May 17-20, 2010, Melbourne, Victoria, Australia
Keynote Speech

1. Title: Enabling the Next Generation of Scalable Clusters

Professor William D. Gropp
Paul and Cynthia Saylor Professor of Computer Science
Computer Science Department
University of Illinois Urbana-Champaign
Urbana, Illinois
Clusters revolutionized computing by making supercomputer capabilities widely available. But one of the main drivers of that revolution, the rapid doubling of processor clock rates, ran out of steam several years ago. To maintain (or even increase) the historic rate of improvement in computing power, processor designs are rapidly increasing parallelism at all levels, including more functional units, more cores, and ways to share resources among threads. Heterogeneous designs that use more specialized processors such as GPGPUs are becoming common. The scale of high-end systems is also getting larger, with 1000-core systems becoming commonplace and systems with over 300,000 cores planned for 2011. However, the software and algorithms for these systems are still basically the same as when the cluster revolution began. Drawing on experiences with the sustained PetaFLOPS system, called Blue Waters, to be installed at Illinois in 2011, and with exploratory work into Exascale system designs, this talk will discuss some of the challenges facing the cluster community as scalability becomes increasingly important and reviews some of the developments in algorithms, programming models, and software frameworks that must complement the evolution of cluster hardware.
William Gropp is the Paul and Cynthia Saylor Professor in the Department of Computer Science and Deputy Directory for Research for the Institute of Advanced Computing Applications and Technologies at the University of Illinois in Urbana-Champaign. After receiving his Ph.D. in Computer Science from Stanford University in 1982, he held the positions of assistant (1982-1988) and associate (1988-1990) professor in the Computer Science Department of Yale University. In 1990, he joined the Numerical Analysis group at Argonne, where he held the positions of Senior Scientist (1998-2007) and Associate Division Director (2000-2006). His research interests are in parallel computing, software for scientific computing, and numerical methods for partial differential equations. He is a co-author of "Using MPI: Portable Parallel Programming with the Message-Passing Interface", and is a chapter author in the MPI-2 Forum. His current projects include the design and implementation of MPICH, a portable implementation of the MPI Message-Passing Standard, the design and implementation of PETSc, a parallel, numerical library for PDEs, and research into programming models for parallel architectures. He is a Fellow of ACM and IEEE and a member of the National Academy of Engineering.

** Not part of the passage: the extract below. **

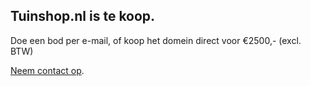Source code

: ## Tuinshop.nl is te koop.

Doe een bod per e-mail, of koop het domein direct voor €2500,- (excl. BTW)

[Neem contact op](mailto:tuinshop@dsgdiensten.nl).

2. Title: Sky Computing: When Multiple Clouds Become One

Professor José A.B. Fortes
BellSouth Eminent Scholar
Director, NSF Center for Autonomic Computing
The University of Florida, Gainesville, USA
The growing number of announced commercial and scientific clouds strongly suggests that in the near future these providers will be differentiated according to the types of their services, their cost, availability and quality. Users will be able to use these and other criteria to determine which clouds best suit their needs, a plausible scenario being the case when users need to aggregate capabilities provided by different clouds. In such scenarios it will be essential to provide virtual networking technologies that enable providers to support cross-cloud communication and users to deploy cross-cloud applications. This talk will describe one such technology, its salient features and remaining challenges. It will also put forward the idea of virtual clouds, i.e. providers of computing services overlaid on more than one cloud. A virtual cloud spans across multiple cloud providers and presents the view of a single logical cloud. Virtual clouds would enable high-level computing services to be provided by third-parties who do not own physical resources, could be short or long lived and highly dynamic. Enabling technologies, challenges and examples of sky computing will be presented.
Jose Fortes is Professor and BellSouth Eminent Scholar at the University of Florida where he founded and directs both the Advanced Computing and Information Systems laboratory and the NSF Industry/University Cooperative Center for Autonomic Computing. His research interests are in the areas of distributed computing, autonomic computing, computer architecture, parallel processing and fault-tolerant computing. He has lead the development and deployment of Grid-computing software used in several cyberinfrastructures for e-Science and digital government. They include In-VIGO, which was the first grid-computing system to use virtualization technologies, and PUNCH, which was an early example of a software-as-a-service provider. His research has been funded by, among others, the AT&T Foundation, Army Research Office, Citrix, General Electric, IBM, Intel, National Science Foundation, Northrop-Grumman, NASA, Office of Naval Research and the Semiconductor Research Corporation. Jose Fortes is a Fellow of the IEEE and has authored or coauthored over 180 technical papers.